I agree that games are not a substitute for social interaction, in fact maybe it has been an escape from dealing with real people. From the comments here it seems most people are understanding. Maybe I should tell people about my condition so they can understand why I'm sometimes a bit weird, then maybe I can relax when talking to them instead of always thinking "don't say anything stupid." Then maybe I can have a conversation with a girl without explaining the definition of a hybrid car or going into details about the early Swedish nuclear program or at least when I do she will understand why.

I hope this is short and concise enough for anyone to read it. Take care people!"

The next story comes from Daniel, who doesn't struggle with Asperger's--his brother does.

"Hi Patrick,

I just wanted to say something about your fantastic Into the Matrix article as it dealt with a subject thats pretty important to me. My younger brother and i grew up playing games together and still enjoy meeting up every now and then and playing them to this day (I'm 24 he's 22). My brother was actually diagnosed with aspergers when he was little older than 5 and playing games together was a great way for us to overcome some of the difficulties he faced. When it came to dealing with logical puzzle type games (portal is the go to example here but it was before our time) he was always better than me and i would often seek his help when stuck in a logic based situation. Adventure games were his forte as he was able to puzzle things out in a way i couldn't which is why i thought it would be cool if we sat down and played L.A. Noire together since that's basically all it is. It didn't take long for us to realise that he had a hard time playing the game as he wasn't able to tell when people were lying or telling the truth. The main thrust of the game was really difficult for him because of his disability something we both found pretty interesting. (He still enjoyed the game despite this and i sort of feel this validates the developers 'you progress no matter what you do' decision).

Just thought i would let you know how someone with a medical diagnosis of aspergers dealt with L.A. Noire and praise your article. It's the type of insightful, interesting and mature work so often lacking in games journalism.

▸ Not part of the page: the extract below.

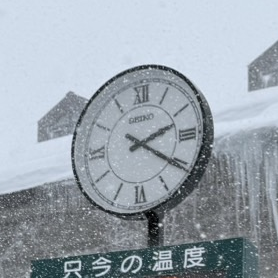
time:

Keep up the good work, regards,

Daniel."

Sean is the author of our last story, who sympathized with getting lost in the world of RPGs.

"As one who has for years dealt with being told I have Aspberger's Syndrome, I wanted to express my appreciation for your article about the Swedish Aspie Jeff or Jake or whatever his name is. The things said therein about his gaming habits and how they relate to his psychological makeup are so similar to my own that they could damn near be called identical. I especially could relate to the idea of eschewing the FPS genre in favor of the vicarious living afforded players of RPGs. And yes, when it comes to RPGs I also skew toward BioWare, especially KOTOR. Lastly, allow me to commend your Matrix reference in the title, I found it most fitting for people like me who are always looking for a suitable alternative to the real world. Thanks again. ~Sean."

Sean and Daniel were not the only one who reached out, either. Thank you to everyone who enjoyed Jake's story, and especially thank you to Jake for giving me the chance to tell it.